* _DATASET EXTRACT_:

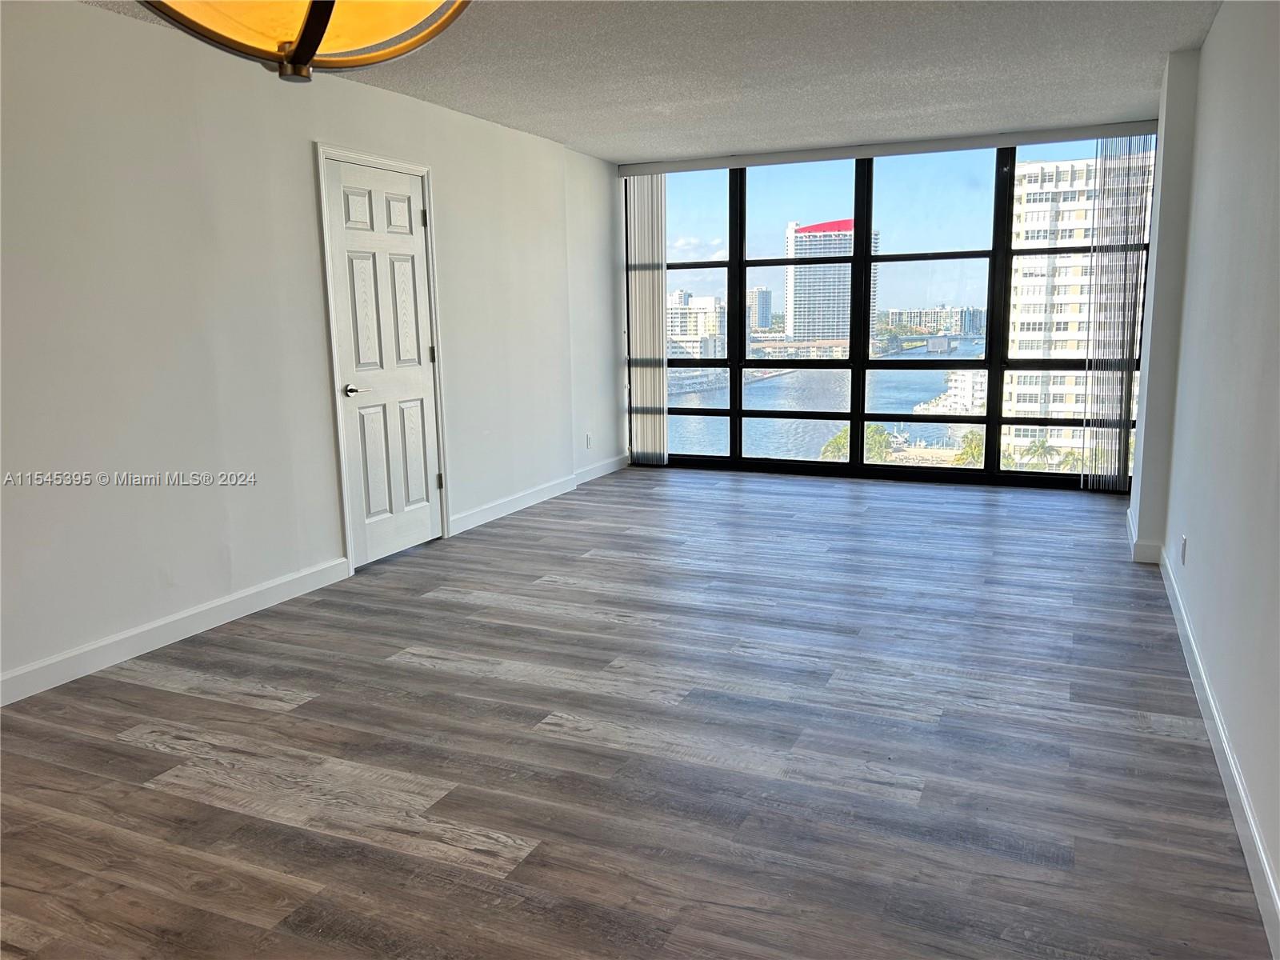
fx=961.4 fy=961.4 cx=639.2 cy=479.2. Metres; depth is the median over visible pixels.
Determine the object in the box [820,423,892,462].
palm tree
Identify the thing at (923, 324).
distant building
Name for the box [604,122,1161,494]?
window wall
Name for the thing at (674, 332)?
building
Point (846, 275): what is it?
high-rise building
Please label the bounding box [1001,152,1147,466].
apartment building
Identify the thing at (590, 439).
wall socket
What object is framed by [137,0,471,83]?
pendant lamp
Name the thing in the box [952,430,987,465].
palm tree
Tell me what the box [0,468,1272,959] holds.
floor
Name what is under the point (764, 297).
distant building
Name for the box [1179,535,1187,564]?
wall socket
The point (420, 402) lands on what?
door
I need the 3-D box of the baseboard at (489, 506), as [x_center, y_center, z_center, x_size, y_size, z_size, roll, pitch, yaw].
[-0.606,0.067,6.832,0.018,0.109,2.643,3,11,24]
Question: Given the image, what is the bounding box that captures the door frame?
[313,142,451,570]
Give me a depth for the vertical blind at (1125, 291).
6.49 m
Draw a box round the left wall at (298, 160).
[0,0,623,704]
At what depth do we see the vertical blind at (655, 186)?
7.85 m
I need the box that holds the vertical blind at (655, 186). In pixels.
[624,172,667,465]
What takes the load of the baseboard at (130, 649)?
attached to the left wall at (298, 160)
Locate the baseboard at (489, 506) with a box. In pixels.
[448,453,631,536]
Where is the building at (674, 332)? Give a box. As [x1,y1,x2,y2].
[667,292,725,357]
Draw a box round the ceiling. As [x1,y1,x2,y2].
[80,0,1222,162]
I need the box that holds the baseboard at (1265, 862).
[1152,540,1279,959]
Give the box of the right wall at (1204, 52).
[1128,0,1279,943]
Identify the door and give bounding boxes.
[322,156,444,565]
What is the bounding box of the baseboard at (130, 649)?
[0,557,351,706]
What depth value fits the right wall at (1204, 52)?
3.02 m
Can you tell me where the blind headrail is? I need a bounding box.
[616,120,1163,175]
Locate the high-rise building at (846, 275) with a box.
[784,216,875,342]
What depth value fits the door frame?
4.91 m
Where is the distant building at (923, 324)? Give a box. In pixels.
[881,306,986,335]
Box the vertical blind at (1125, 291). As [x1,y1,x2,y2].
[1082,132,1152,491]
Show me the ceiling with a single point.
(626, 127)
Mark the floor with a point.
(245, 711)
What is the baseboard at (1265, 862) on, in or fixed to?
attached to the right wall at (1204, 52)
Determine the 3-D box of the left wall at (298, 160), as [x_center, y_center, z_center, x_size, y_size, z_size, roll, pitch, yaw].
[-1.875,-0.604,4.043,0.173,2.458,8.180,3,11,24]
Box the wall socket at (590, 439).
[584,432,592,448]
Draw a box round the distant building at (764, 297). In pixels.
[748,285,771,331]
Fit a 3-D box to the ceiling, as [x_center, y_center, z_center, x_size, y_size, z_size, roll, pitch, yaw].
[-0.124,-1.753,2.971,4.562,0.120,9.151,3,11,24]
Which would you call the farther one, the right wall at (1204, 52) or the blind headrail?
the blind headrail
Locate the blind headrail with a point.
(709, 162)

* _EXERCISE AIM_: Output, unchanged, the lines from the line with "Draw a box round the distant" through the final line of the material.

* _TASK ANSWER_:
Draw a box round the distant building at (764, 297). In pixels.
[748,285,771,331]
Fit a 3-D box to the ceiling, as [x_center, y_center, z_center, x_size, y_size, z_size, roll, pitch, yaw].
[-0.124,-1.753,2.971,4.562,0.120,9.151,3,11,24]
Which would you call the farther one, the right wall at (1204, 52) or the blind headrail?
the blind headrail
Locate the blind headrail with a point.
(709, 162)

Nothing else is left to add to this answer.